The Herald Bulletin

Overnight Update


December 13, 2013

'Big Joe' Clark: What will history say about 2013?

As this year wraps up, it will indeed be one for the history books.

While current conversations and reflection aim at equity returns and all-time market highs, years from now, the discussion will be far more targeted toward fixed-income assets and the Federal Reserve.

Janet Yellen will replace Ben Bernanke as the new Federal Reserve chairperson in 2014. She will be the first woman to fill that position, and she will also be the first to have moved from second-in-charge to the chair role. The longtime expression is “not to fight the Fed,” and she will be the leader who has to navigate Fed policy for the next years to come.

The financial crisis in 2008 led to tough financial decisions and reactions. Staring in 2009 the Fed began to expand its balance sheet in the form of QE, or quantitative easing.

That means the federal reserve began buying assets from the marketplace and putting cash — lots of cash — on the street. We have now gone from QE1 to QE4.

The decision by the Fed to expand its balance sheet by buying assets has pushed interest rates to a level that produces no return, and Ms.

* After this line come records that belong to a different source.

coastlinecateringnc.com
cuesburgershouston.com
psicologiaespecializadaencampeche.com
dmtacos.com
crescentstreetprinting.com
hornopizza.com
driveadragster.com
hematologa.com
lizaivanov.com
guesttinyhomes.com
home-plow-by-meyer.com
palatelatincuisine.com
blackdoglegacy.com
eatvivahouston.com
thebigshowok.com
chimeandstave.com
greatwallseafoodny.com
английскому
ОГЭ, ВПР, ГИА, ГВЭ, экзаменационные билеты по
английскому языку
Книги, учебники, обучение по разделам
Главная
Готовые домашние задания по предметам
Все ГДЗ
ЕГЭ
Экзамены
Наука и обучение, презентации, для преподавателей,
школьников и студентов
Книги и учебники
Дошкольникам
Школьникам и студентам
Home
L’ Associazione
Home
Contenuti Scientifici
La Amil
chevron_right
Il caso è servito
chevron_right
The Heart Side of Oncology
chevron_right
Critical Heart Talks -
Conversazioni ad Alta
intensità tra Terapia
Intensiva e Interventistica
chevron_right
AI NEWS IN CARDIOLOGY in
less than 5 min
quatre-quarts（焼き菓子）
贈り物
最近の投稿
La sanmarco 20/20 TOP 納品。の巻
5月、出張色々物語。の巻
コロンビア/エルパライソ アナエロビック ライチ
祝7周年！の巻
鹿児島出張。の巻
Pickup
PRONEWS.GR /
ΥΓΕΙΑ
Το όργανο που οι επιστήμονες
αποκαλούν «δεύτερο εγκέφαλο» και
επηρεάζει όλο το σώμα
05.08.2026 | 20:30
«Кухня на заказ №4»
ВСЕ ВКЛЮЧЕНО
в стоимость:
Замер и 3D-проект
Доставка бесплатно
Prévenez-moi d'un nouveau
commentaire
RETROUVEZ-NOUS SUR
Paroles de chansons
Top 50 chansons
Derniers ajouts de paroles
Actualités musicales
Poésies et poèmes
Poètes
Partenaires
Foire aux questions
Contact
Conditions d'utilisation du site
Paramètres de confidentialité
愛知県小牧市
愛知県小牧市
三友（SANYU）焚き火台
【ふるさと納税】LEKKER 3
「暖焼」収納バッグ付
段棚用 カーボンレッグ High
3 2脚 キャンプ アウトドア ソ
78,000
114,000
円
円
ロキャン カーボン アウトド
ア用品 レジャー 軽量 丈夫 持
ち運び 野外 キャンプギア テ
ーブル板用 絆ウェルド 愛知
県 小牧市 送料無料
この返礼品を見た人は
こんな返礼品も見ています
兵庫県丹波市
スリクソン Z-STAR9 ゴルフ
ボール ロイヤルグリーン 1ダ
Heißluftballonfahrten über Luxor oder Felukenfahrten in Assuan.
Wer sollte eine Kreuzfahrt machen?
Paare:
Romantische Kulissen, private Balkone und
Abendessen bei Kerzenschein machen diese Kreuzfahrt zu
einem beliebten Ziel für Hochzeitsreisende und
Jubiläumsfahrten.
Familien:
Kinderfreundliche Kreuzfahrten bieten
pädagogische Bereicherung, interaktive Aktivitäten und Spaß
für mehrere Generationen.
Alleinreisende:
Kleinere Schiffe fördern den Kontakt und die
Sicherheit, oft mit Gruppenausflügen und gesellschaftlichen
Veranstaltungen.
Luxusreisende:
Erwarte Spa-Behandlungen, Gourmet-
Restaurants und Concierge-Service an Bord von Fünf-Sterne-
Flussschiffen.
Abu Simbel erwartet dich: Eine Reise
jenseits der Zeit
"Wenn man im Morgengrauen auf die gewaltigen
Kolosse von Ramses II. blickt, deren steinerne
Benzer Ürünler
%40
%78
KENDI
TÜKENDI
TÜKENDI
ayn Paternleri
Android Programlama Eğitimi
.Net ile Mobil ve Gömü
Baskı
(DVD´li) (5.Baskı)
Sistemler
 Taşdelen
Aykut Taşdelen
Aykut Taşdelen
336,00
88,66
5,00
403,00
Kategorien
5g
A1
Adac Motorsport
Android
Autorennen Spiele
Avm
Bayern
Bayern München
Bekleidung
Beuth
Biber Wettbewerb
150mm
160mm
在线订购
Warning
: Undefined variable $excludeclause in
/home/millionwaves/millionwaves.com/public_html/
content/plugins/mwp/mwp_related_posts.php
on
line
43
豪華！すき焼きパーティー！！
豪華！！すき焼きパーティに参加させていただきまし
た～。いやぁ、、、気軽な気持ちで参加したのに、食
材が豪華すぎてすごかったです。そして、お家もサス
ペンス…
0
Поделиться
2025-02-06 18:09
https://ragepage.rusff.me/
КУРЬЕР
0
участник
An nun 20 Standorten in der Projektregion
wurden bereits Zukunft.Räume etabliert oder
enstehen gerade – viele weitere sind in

Yellen has promised that will be the case to come for at least two more years.

At some point, she will make the decision to discontinue or slow the asset purchases, which currently places $85 billion a month into the markets.

We believe she will be data dependent, and the recent strong economic numbers from employment to GDP reports should help aid her in the decision to cut back, or what is commonly called “taper,” the federal reserve’s investment.

The first questions: Should she taper and, if so, when? The answers depend very much on your vantage point.

If you are a person who has saved assets at the local bank trying to be safe and secure in your future, then you absolutely want the madness to come to an end sooner than later.

If you happen to be an investor in equities, then you are enjoying the party. You may wake up with a nasty hangover, but for now the music still plays.

The hangover will come — according to most experts — in the form of inflation. Remember, the classic definition of inflation is too many dollars (all that QE has certainly produced that part of the equation) chasing too few goods.

The economy, both from the consumer and the corporate levels, the last few years has shown no capacity for demanding anything. As a result, the Fed has provided the cash, but consumers and companies alike have actually de-leveraged.

We are all using the lower rates to reduce our obligations, or at least the interest rates we are paying, thanks to the Fed’s low-rate policy initiative.

For certain, the future is coming. Be certain to change with it.